══ Supplied information

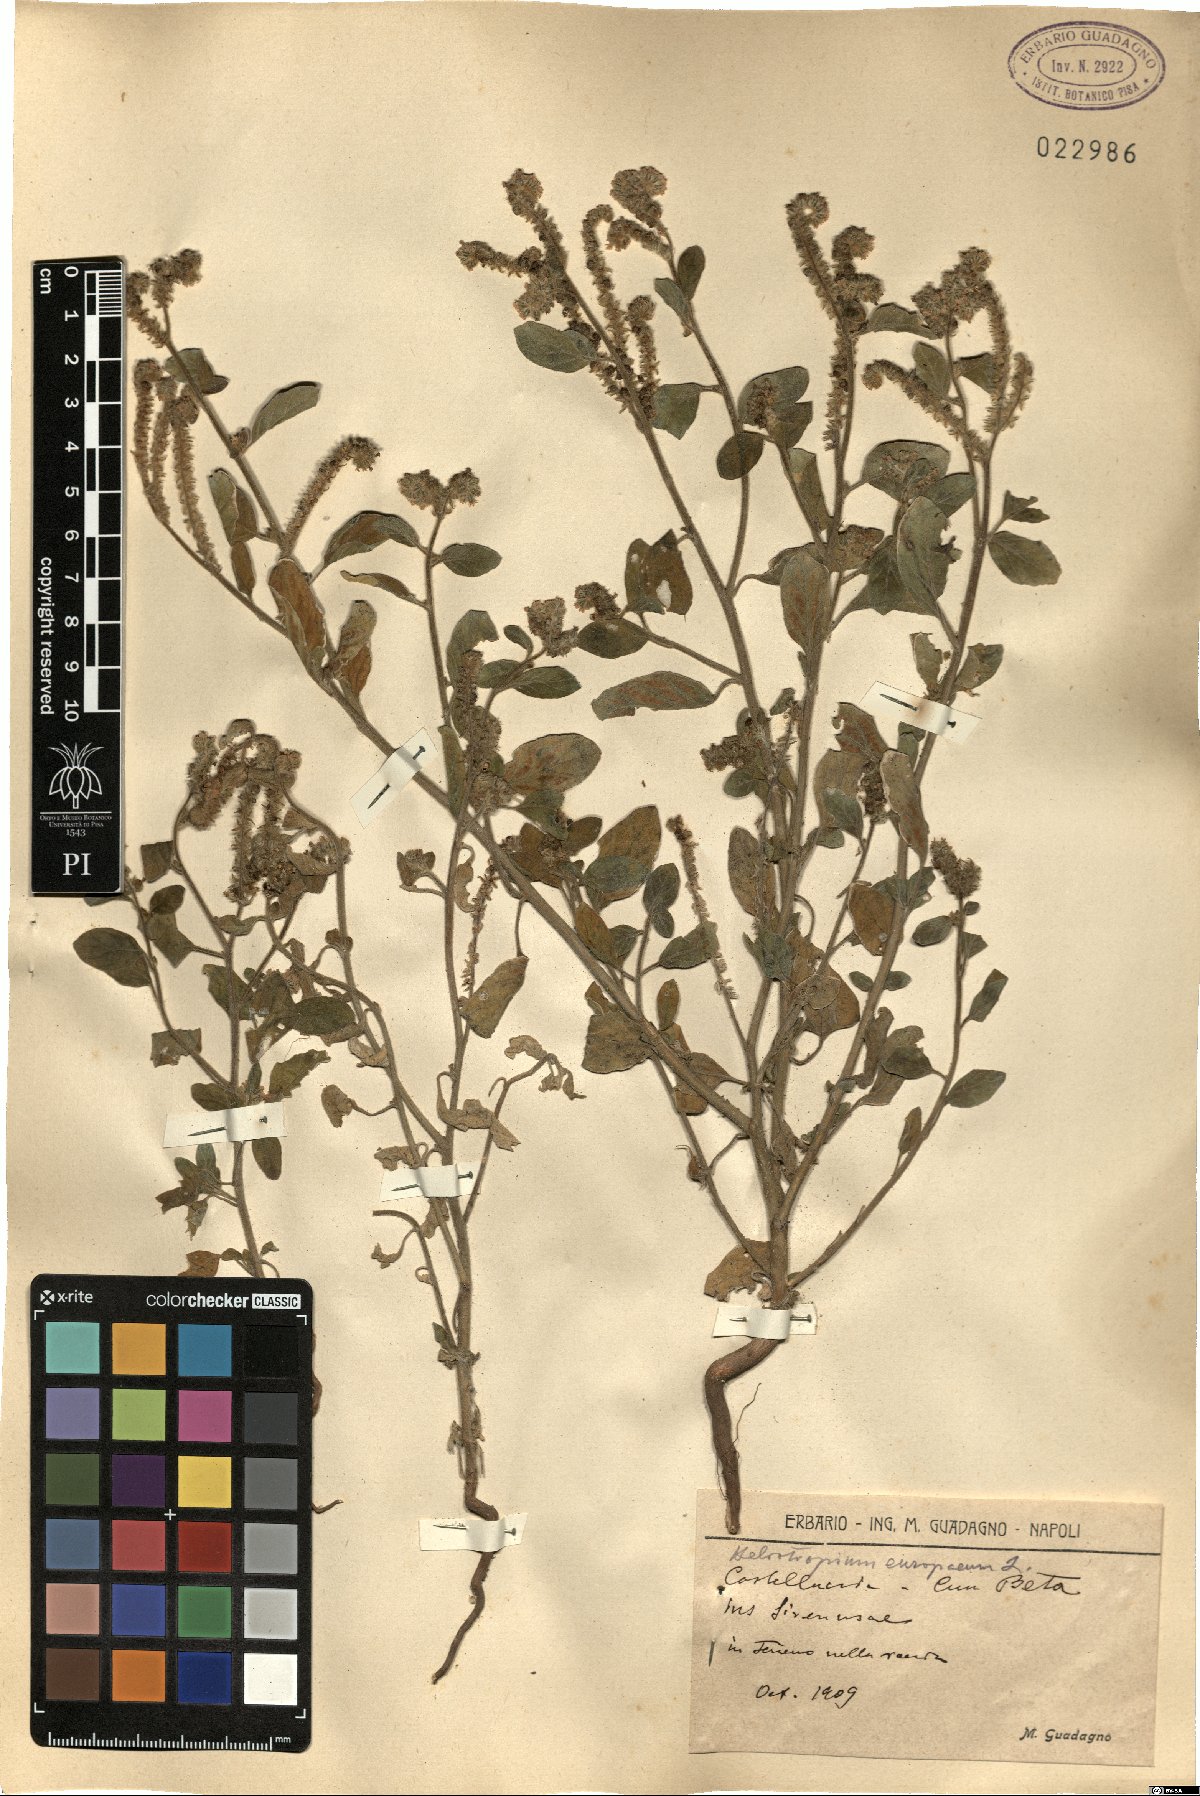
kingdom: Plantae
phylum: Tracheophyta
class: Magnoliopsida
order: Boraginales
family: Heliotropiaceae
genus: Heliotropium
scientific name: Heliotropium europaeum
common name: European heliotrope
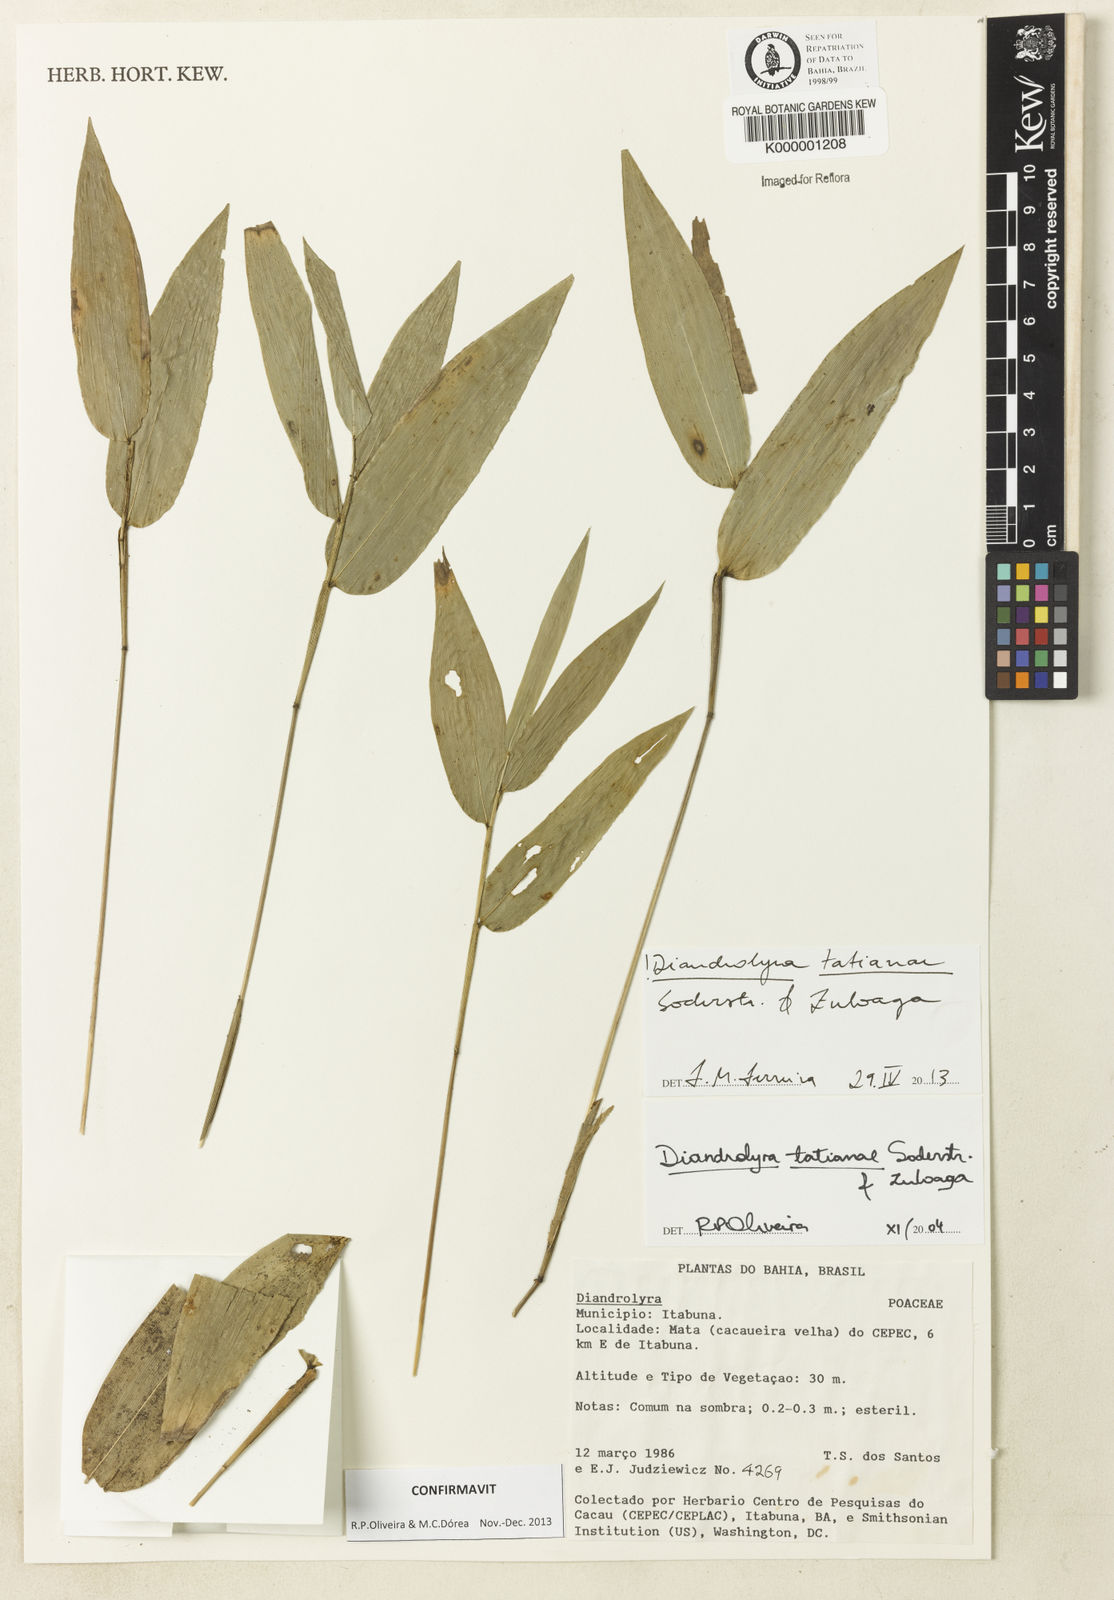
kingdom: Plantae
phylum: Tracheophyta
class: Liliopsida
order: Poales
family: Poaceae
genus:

════

> **Exercise aim**: Copy the records word for word, starting at the line that contains "order: Boraginales" and ending with the final line of the records. Leave the pictures out of your answer.

> **Output of the exercise**:
order: Boraginales
family: Heliotropiaceae
genus: Heliotropium
scientific name: Heliotropium europaeum
common name: European heliotrope
kingdom: Plantae
phylum: Tracheophyta
class: Liliopsida
order: Poales
family: Poaceae
genus:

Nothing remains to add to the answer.